Answers and Explanations
1. Answer - Option A
Explanation -
The Foreign Investment Promotion Board (FIPB) is a national agency of Government of India, with the remit to consider and recommend foreign direct investment (FDI) which does not come under the automatic route. It acts as a single window clearance for proposals on foreign direct investment (FDI) in India. The Foreign Investment Promotion Board (FIPB) was housed in the Department of Economic Affairs, Ministry of Finance. FIPB will be abolished in financial year 2017-18, as announced by Finance Minister Arun Jaitley during 2017-2018 budget speech in Lok Sabha
2. Answer - Option B
Explanation -
Galloping inflation is a ‘very high inflation’ running in the range of double-digit or triple digit (i.e., 20 per cent, 100 per cent or 200 per cent in a year). Contemporary journalism has given some other names to this inflation —hopping inflation, jumping inflation and running or runaway inflation.
3. Answer - Option C
Explanation -
The Union Government has decided to make the Pradhan Mantri Jan Dhan Yojana (PMJDY) an open-ended scheme. Under the new incentives:
I) The overdraft limit for account holders has now been doubled to Rs 10000.
II) The free accident insurance cover has been doubled to Rs 2 lakh.
III) There will be no conditions attached for over-draft of up to Rs 2,000.

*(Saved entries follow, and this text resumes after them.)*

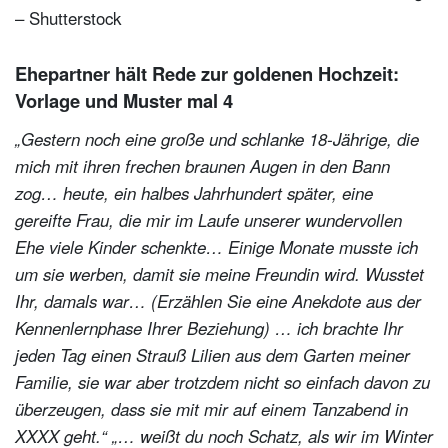
– Shutterstock
Ehepartner hält Rede zur goldenen Hochzeit:
Vorlage und Muster mal 4
„Gestern noch eine große und schlanke 18-Jährige, die
mich mit ihren frechen braunen Augen in den Bann
zog… heute, ein halbes Jahrhundert später, eine
gereifte Frau, die mir im Laufe unserer wundervollen
Ehe viele Kinder schenkte… Einige Monate musste ich
um sie werben, damit sie meine Freundin wird. Wusstet
Ihr, damals war… (Erzählen Sie eine Anekdote aus der
Kennenlernphase Ihrer Beziehung) … ich brachte Ihr
jeden Tag einen Strauß Lilien aus dem Garten meiner
Familie, sie war aber trotzdem nicht so einfach davon zu
überzeugen, dass sie mit mir auf einem Tanzabend in
XXXX geht.“
„… weißt du noch Schatz, als wir im Winter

IV) The upper age limit for availing the facility has also been hiked to 65 from the earlier 60 years.
4. Answer - Option C
Explanation -
NABARD has set up the DIDF with a corpus of Rs 8,004 crore to bring more dairy farmers into organised milk marketing through cooperatives. The fund is implemented through National Dairy Development Board (NDDB) and National Cooperative Development Corporation (NCDC).
5. Answer - Option B
Explanation -
An expert committee led by Anoop Satpathy has recommended to fix the need based national minimum wage for India at INR 375 per day (or INR 9,750 per month) as of July 2018, irrespective of sectors, skills, occupations and rural-urban locations for a family comprising of 3.6 consumption unit. It has also recommended to introduce an additional house rent allowance (city compensatory allowance), averaging up to INR 55 per day i.e., INR 1,430 per month for urban workers over and above the NMW.